1. Tag 10.00-18.00 Uhr
2. Tag 09.00-17.00 Uhr
Kosten: € 310,-   

Anmeldung


„Trauma erkennen, verstehen und handeln“
- ein ressourcenorientierter Ansatz für helfende Berufe in 3 Seminaren

Cornelia Götz-Kühne 

Die Fortbildungsseminare richten sich an alle an alle KollegInnen, die in ihrer Arbeit auf traumatisierte Menschen treffen und die sich Grundkenntnisse im ressourcenorientierten Umgang mit ihnen aneignen wollen. Hilfreich ist die Fortbildung für Berufsgruppen aus den Bereichen Gesundheit und Soziales, aus dem Umfeld der seelsorgerischen Tätigkeit sowie für ehrenamtlich tätige Menschen im Bereich der Flüchtlingshilfe. 

Ein wesentlicher Schwerpunkt der Fortbildung liegt in der Vermittlung von hilfreichen Möglichkeiten und Methoden zur Stabilisierung und zur Affektregulation. Beides ist für traumatisierte Menschen elementar notwendig. Neben theoretischer Wissensvermittlung wird es auch um eine förderliche Haltung gehen und um praktisches Üben. Inhalte der insgesamt 3 Fortbildungsseminare sind:  

  • Einführung in die Psychotraumatologie
  • Psychoedukation
  • Schutz- und Risikofaktoren
  • Trauma und Flucht
  • Ressourcenaktivierung
  • Stabilisierungsmaßnahmen 
  • Möglichkeiten zur Affektregulation 
  • Resilienzstärkung 
  • Achtsamkeit, Selbstfürsorge, Burnout-Prävention
Entsprechend der Zusammensetzung der Gruppe können inhaltliche Schwerpunkte gesetzt werden. 
Die Fortbildung erstreckt sich über insgesamt 6 Tage (3 Seminare à 2 Tage). 
Termine:


02.–03.06.2017 
04.–05.08.2017 
30.09.–01.10.2017 
Zeiten:

1. Tag 10.00 - 18.00 Uhr
2. Tag 09.00 - 18.00 Uhr  
Kosten: € 780,-  
zahlbar in 6 monatlichen Raten
à € 130,-

Anmeldung


Systemische Paartherapie und Paarberatung
Neustart Juni 2017

„Zwei sind nötig, damit eine/r sich kennen lernt“

Die Nachfrage nach systemischer Paartherapie hat in den letzten Jahren stark zugenommen, ein Ende dieses Trends ist nicht in Sicht.

Was könnte eine plausible Erklärung für dieses Phänomen sein? Komplexe gesellschaftlich-soziale Entwicklungen wirken auf Paare ein: Beispielsweise werden aktuell mehr als 50 % aller Ehen in deutschen Großstädten geschieden, unerfüllte Sehnsucht nach Liebe und Partnerschaft ist ein gesellschaftliches Dauerthema. Die Ansprüche an Paarbeziehungen sind hoch. Paare bzw. Ehepaare stehen durch eigene und fremde unrealistische Erwartungsbelastungen enorm unter Druck.

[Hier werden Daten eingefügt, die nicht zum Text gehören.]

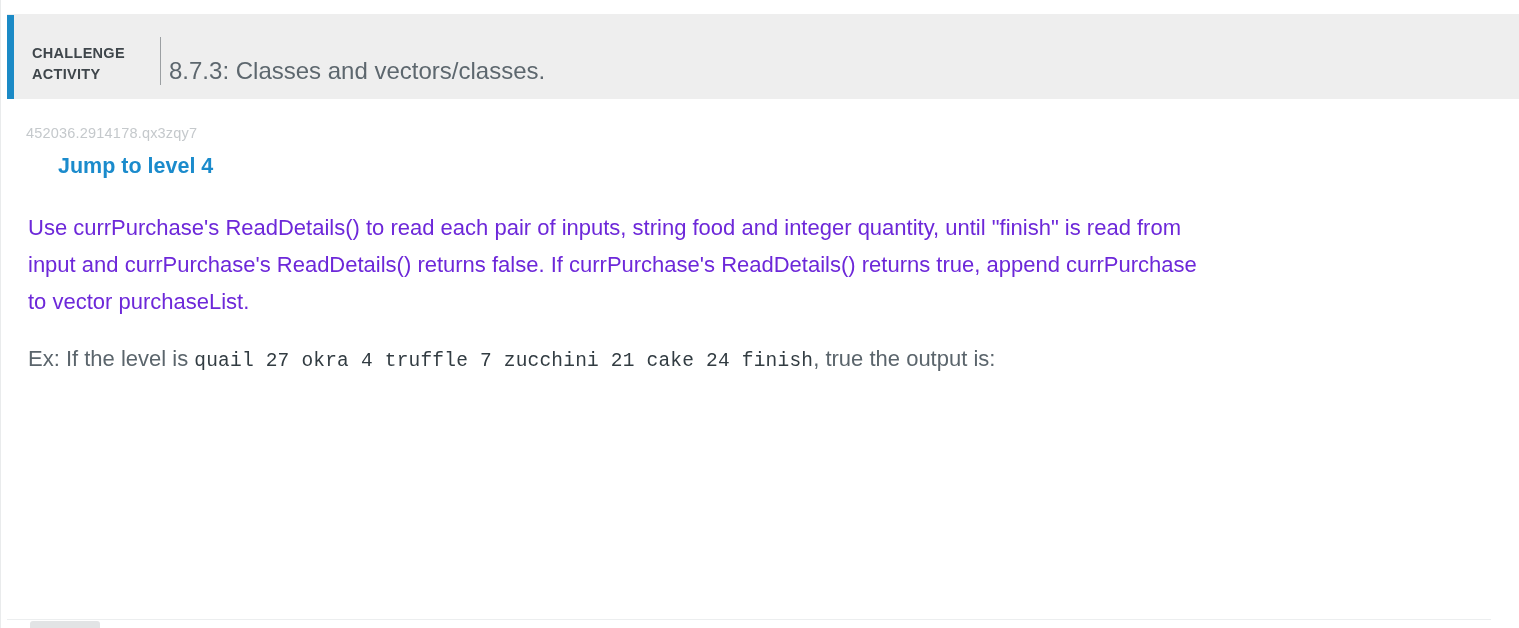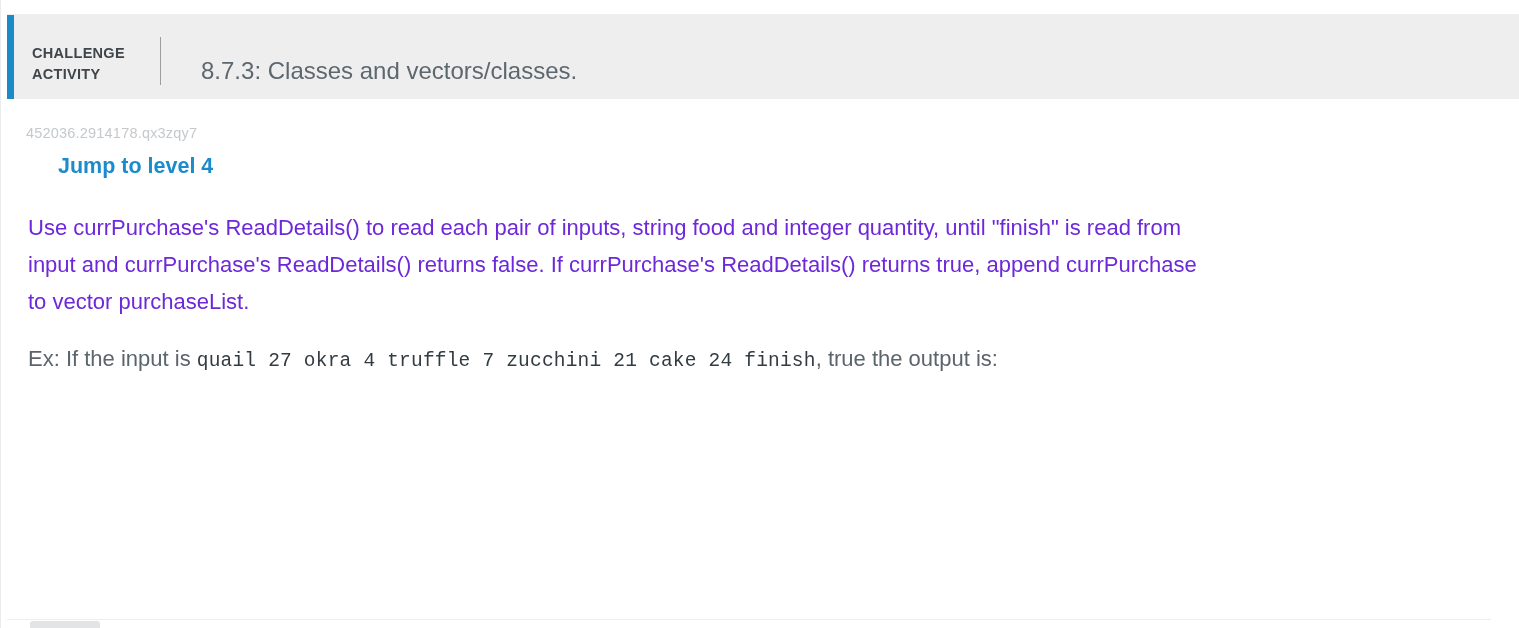"8.7.3: Classes and vectors/classes." .activity-title { margin-left: 40px -> 8px }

Gleichzeitig, und damit zusammenhängend, ist die Inanspruchnahme von externer Hilfe „salonfähig“ geworden. Die Bereitschaft, hierfür auch finanziellen Aufwand zu betreiben, hat ebenfalls deutlich zugenommen.

Beratung und Therapie von Paaren ist aus unserer Sicht viel mehr als eine Settingfrage. Sie ist ein eigenständiges und komplexes Praxisfeld mit besonderen Herausforderungen.

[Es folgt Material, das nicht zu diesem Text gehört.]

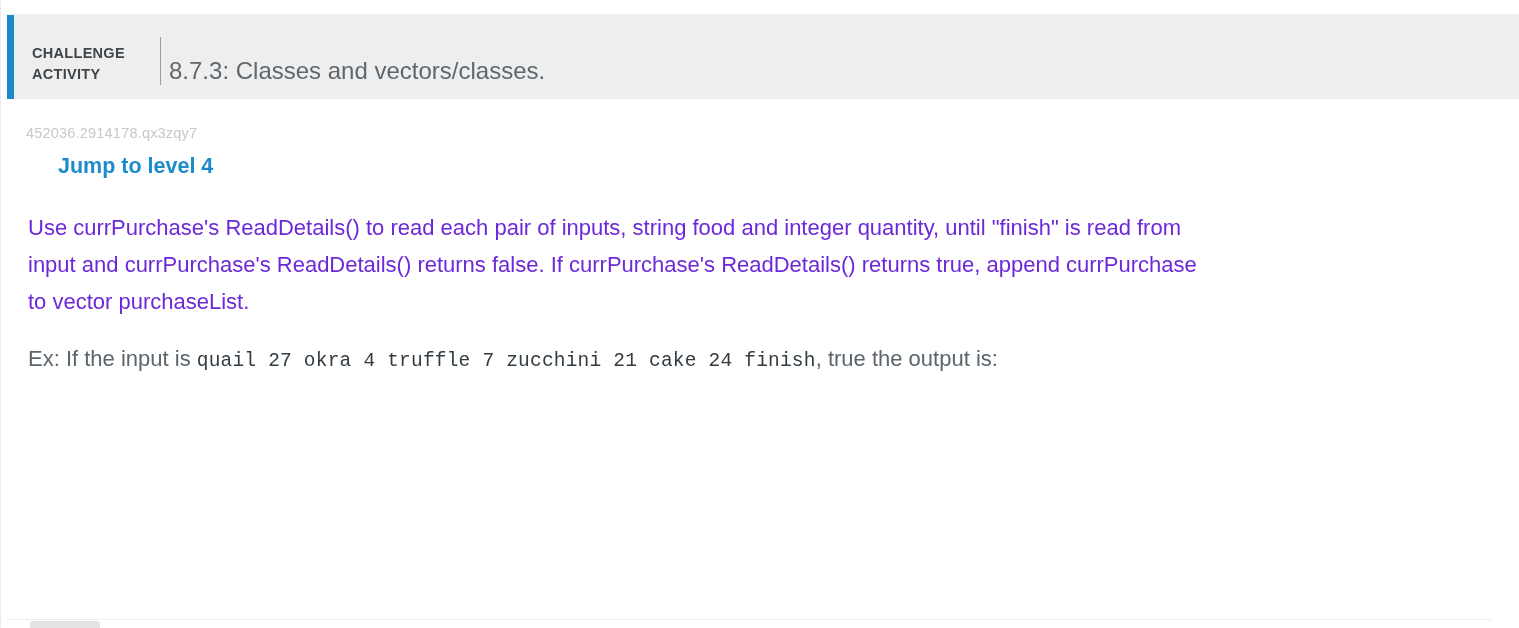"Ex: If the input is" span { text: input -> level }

Paartherapie erfordert spezifische Kenntnisse und Kompetenzen und stellt besondere Anforderungen an die BeraterInnen / TherapeutInnen in Bezug auf Neutralität und die Fähigkeit, sich (gemeinsam mit den Paaren) auf Meta-Ebenen zu begeben.

Das Einnehmen der systemischen Perspektive, die Fähigkeit zur Kommunikation von Unterschieden, die Ausbalancierung von vielfältigen Einladungen des Paares und eine hohe Kompetenz zur Prozesssteuerung zeichnen das Profil erfolgreicher PaartherapeutInnen aus.

Wir bieten eine Weiterbildung in Paartherapie und Paarberatung an, die den Teilnehmenden diese beschriebenen Kompetenzen für das professionelle systemische Handeln in der Arbeit mit Paaren vermittelt. Praxistaugliche Konzepte, Methodenwissen und nicht zuletzt eine herzliche Atmosphäre sind die rahmenden Eckpfeiler dieser Weiterbildung.